The Race to Give Every Child a Toy
Briefly

The Race to Give Every Child a Toy
"If you were an immigrant kid in New York at the turn of the twentieth century, the candy store was the center of your world. You went there to kibbitz and schmooze, to get away from the crush of tenement life and the glare of the beat cop, and, of course, to eat sweets-Tootsie Rolls and Chicken Feeds and as many chocolate pennies as a copper one could buy."
"A few days earlier, newspapers had published reports of a hunting trip that President Theodore Roosevelt took in Mississippi. Roosevelt had wanted to shoot a bear. A tracker caught one for him, bopped it on the head with his rifle, and tied it to a tree. The President was not pleased. Where was the honor in killing a subdued and wounded animal?"
"Michtom was born Moshe Charmatz, in a shtetl in what is now Belarus. To help him dodge conscription by the Russian Army, his family announced that he had died of typhoid and pretended to bury him while he sneaked out of the village to start a new life. He trained as a rabbi and, more practically, as a machinist before coming to the United States, in 1888, at the age of eighteen."

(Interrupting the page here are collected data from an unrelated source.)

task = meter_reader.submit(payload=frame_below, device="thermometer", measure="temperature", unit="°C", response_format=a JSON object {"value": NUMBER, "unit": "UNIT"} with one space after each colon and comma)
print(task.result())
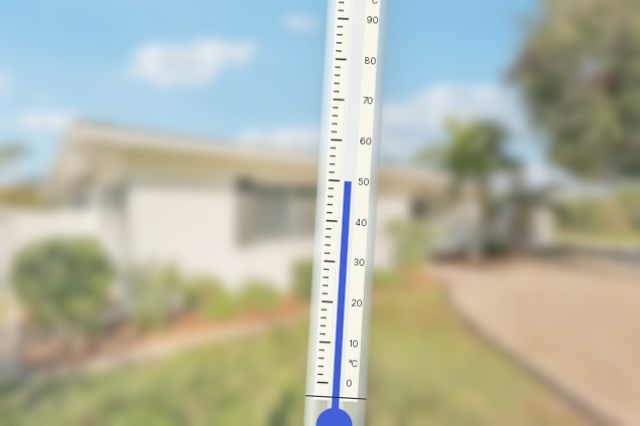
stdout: {"value": 50, "unit": "°C"}
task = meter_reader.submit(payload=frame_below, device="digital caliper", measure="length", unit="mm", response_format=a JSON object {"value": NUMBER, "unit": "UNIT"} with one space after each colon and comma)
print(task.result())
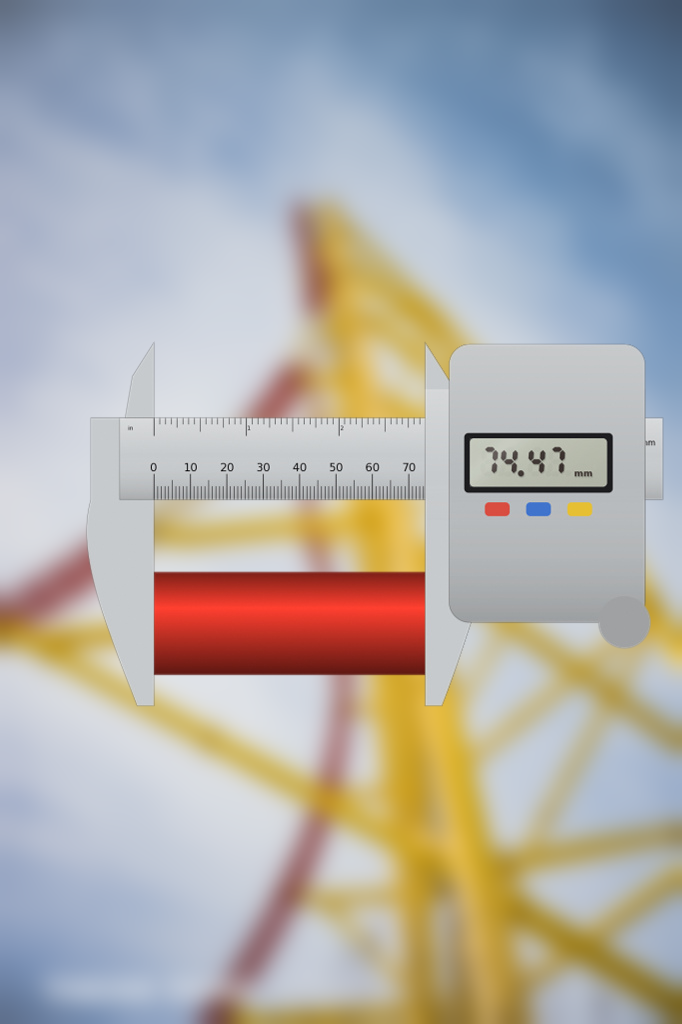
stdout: {"value": 74.47, "unit": "mm"}
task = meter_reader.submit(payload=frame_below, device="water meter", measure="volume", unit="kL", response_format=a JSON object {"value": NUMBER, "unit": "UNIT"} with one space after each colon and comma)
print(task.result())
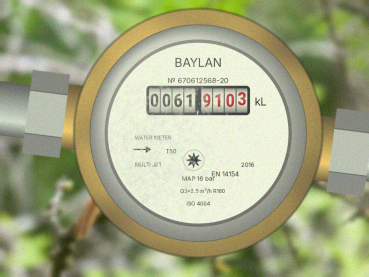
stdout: {"value": 61.9103, "unit": "kL"}
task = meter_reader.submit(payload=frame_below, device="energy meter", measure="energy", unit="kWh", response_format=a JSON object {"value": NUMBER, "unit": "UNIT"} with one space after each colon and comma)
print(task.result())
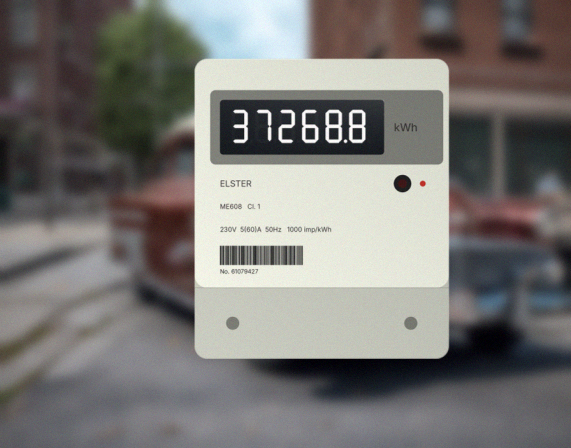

For most of history parents could not buy dolls or action figures, but play became commercialized and profitable. Immigrant children in early twentieth-century New York centered social life on candy stores, which offered sweets and respite from tenement conditions. In 1902 a small stuffed bear appeared in a Brooklyn candy-store window and captured public attention. Morris Michtom, an immigrant machinist who fled conscription in Belarus, created the toy after seeing reports of President Theodore Roosevelt sparing a captured bear. The presidential act and its cartooned depiction inspired the toy’s name and appeal, linking politics, immigrant entrepreneurship, and mass play.